En la Cámara del virreinato de la Nueva España, había un escribiente, de aquellos que se momifican en su empleo. El sueldo apenas le alcanzaba para vivir en una vecindad, mantener a su esposa y una docena de hijos, extenuados por los ayunos.
Sentado en un banco de tres pies, inclinado sobre la papelera despintada de la oficina, garabateaba pliego tras pliego de minutas, esperando con ansia la hora de salir. No había sorteo de la Lotería en que no jugara, pero la suerte siempre le era esquiva.
Desesperado había escrito pidiendo un ascenso… y nada.
Cierto día que su mujer se disgustó con él, entró en la oficina y gruñó un saludo a sus colegas, se sentó, se reclinó sobre el escritorio con la cabeza entre las manos mirando la techedumbre.

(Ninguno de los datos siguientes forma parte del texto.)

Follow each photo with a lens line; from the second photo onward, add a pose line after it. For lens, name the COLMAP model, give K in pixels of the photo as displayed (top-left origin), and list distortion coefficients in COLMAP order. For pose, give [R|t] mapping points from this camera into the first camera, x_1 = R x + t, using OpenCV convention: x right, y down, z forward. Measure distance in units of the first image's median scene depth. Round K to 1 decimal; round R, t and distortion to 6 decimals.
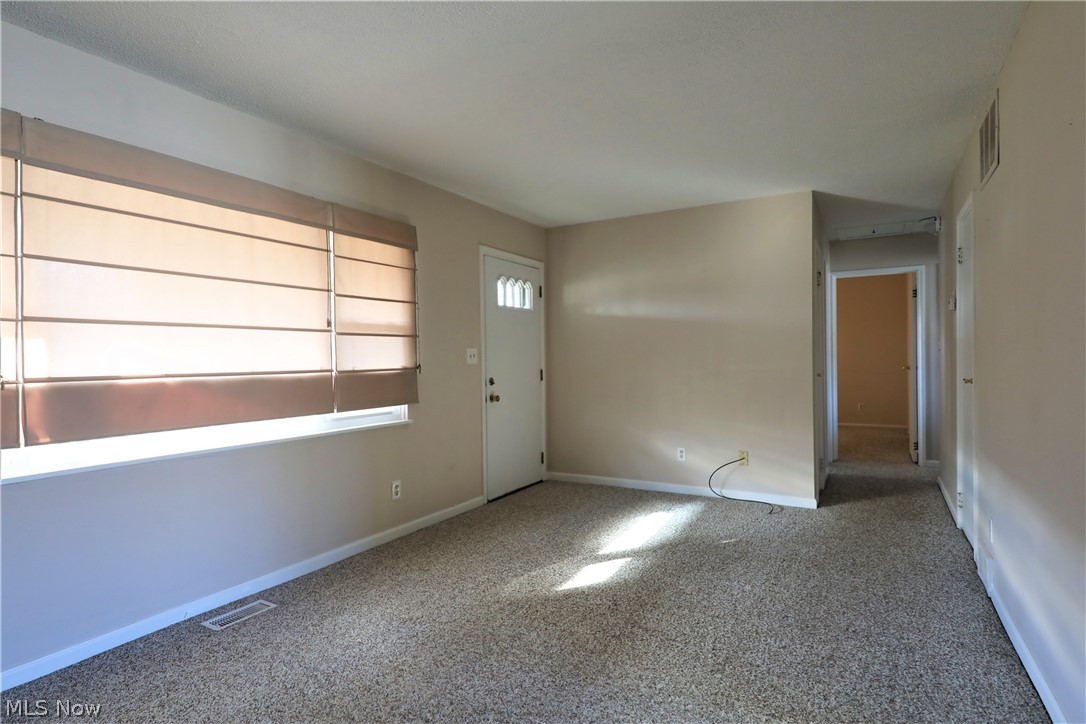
lens RADIAL K [[567.9, 0, 546.2], [0, 567.9, 362.4], [0, 0, 1]] dist [0.013487, -0.006720]
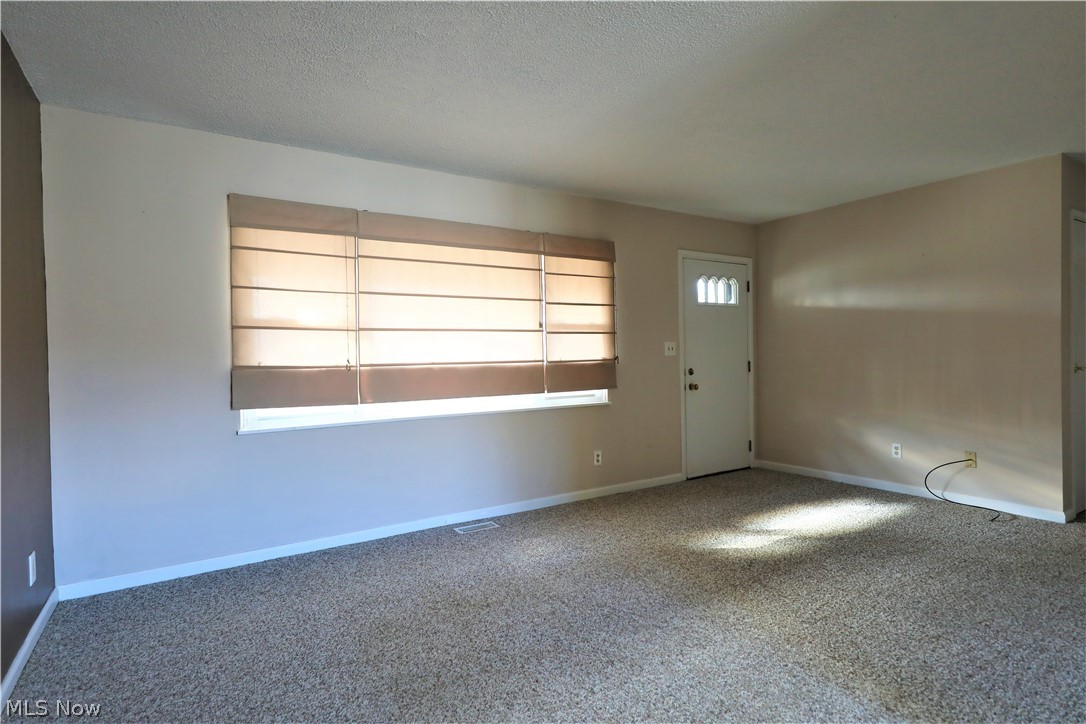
lens RADIAL K [[567.9, 0, 547.3], [0, 567.9, 363.4], [0, 0, 1]] dist [0.013487, -0.006720]
pose [[0.889780, 0.004671, -0.456366, 0.230554], [0.002258, 0.999890, 0.014636, 0.001071], [0.456384, -0.014053, 0.889672, -0.164311]]
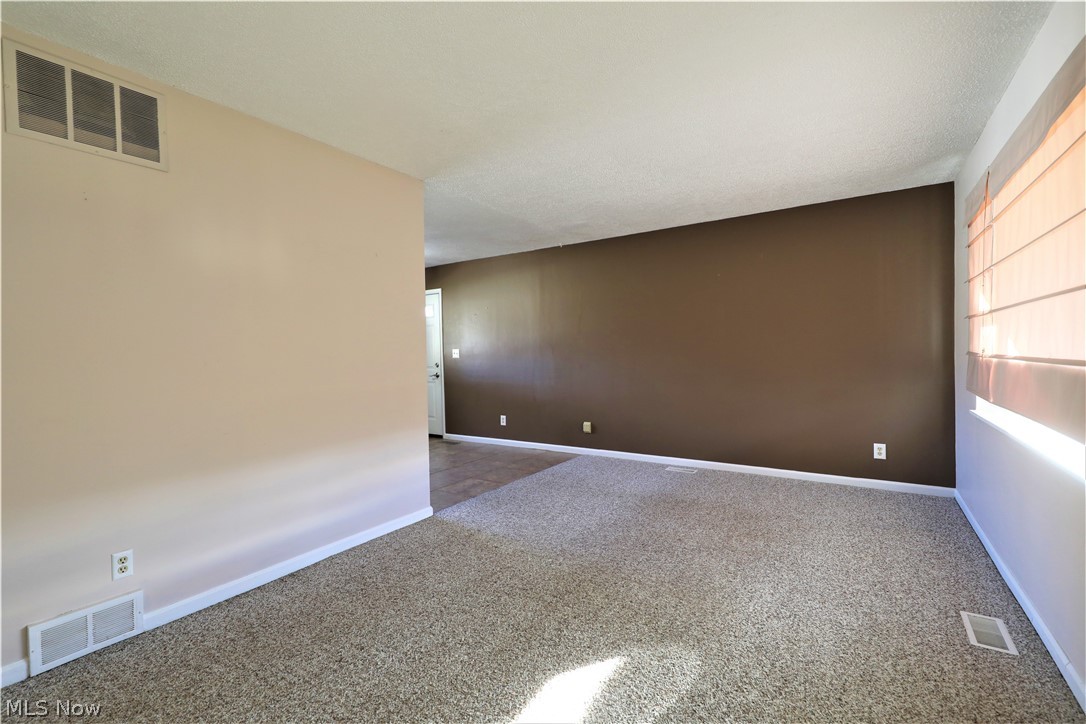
lens RADIAL K [[489.4, 0, 545.6], [0, 489.4, 356.9], [0, 0, 1]] dist [0.011889, -0.004144]
pose [[-0.997507, 0.031070, 0.063352, 0.066662], [0.032035, 0.999385, 0.014264, -0.011357], [-0.062870, 0.016257, -0.997889, 1.453826]]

De repente sus ojos brillaron e inspirado tomó la pluma y la deslizó por veinte minutos. Puso rúbrica, echó arenilla, escribió la dirección, y tras dirigir un amabilísimo saludo, risueño se encaminó hacia la sala del secretario de su Excelencia.
¿Qué había escrito al Excelentísimo Virrey de Nueva España?
Una tarde, se encontraba en la esquina del Portal de Mercaderes y Plateros. Se percibía que esperaba algo con ansiedad, pues su vista no se desviaba un ápice del Real Palacio.
Transcurrieron breves instantes. Los guardias anunciaron que el Virrey salía a pasear. El hombre se estremeció. Un sudor frío recorrió su cuerpo. Ya se acercaba el Virrey, montado en magnífico caballo que frenó al llegar a la esquina.
El Virrey, coa amable sonrisa, saludó a nuestro hombre, sacó con pausa del bolsillo una rica caja de rapé, de oro, con preciosas incrustaciones y ofreciéndosela, preguntó:- Tirado de la Calle, ¿gusta vuestra señoría?- Gracias, Excelentisimo Señor: que me place – Contestó el interrogado, acercándose hasta el estribo y aceptando con actitud digna, como de quien recibe una distinción que merece. Despidióse el Virrey con gran amabilidad que fue debidamente correspondida y esta misma escena se repitió durante muchas tardes, en la esquina del Portal de Mercaderes y Plateros. La fortuna de nuestro hombre cambió desde entonces.
Por toda la ciudad circuló la voz de que gozaba de gran influencia con el Virrey, y que éste tenía la excepcional diferencia de ofrecerle tarde con tarde un polvo. Muchos acudieron a su casa por recomendaciones, y otros le colmaron de obsequios.
La fama llegó a oídos del Virrey, quien llamó al hombre y le dijo:
- He comprendido todo. Merece vuestra merced un premio por su ingenio. –
Inútil parece reproducir el contenido de la carta enviada al virrey, sólo añadiremos que este afirmaba que hubiera sido mezquino no acceder a tal solicitud: detenerse en la esquina, ofrecerle un polvo y marcharse.
El hombre aseguró el porvenir de su familia pues agregan las crónicas que labró una fortuna con los polvos del Virrey.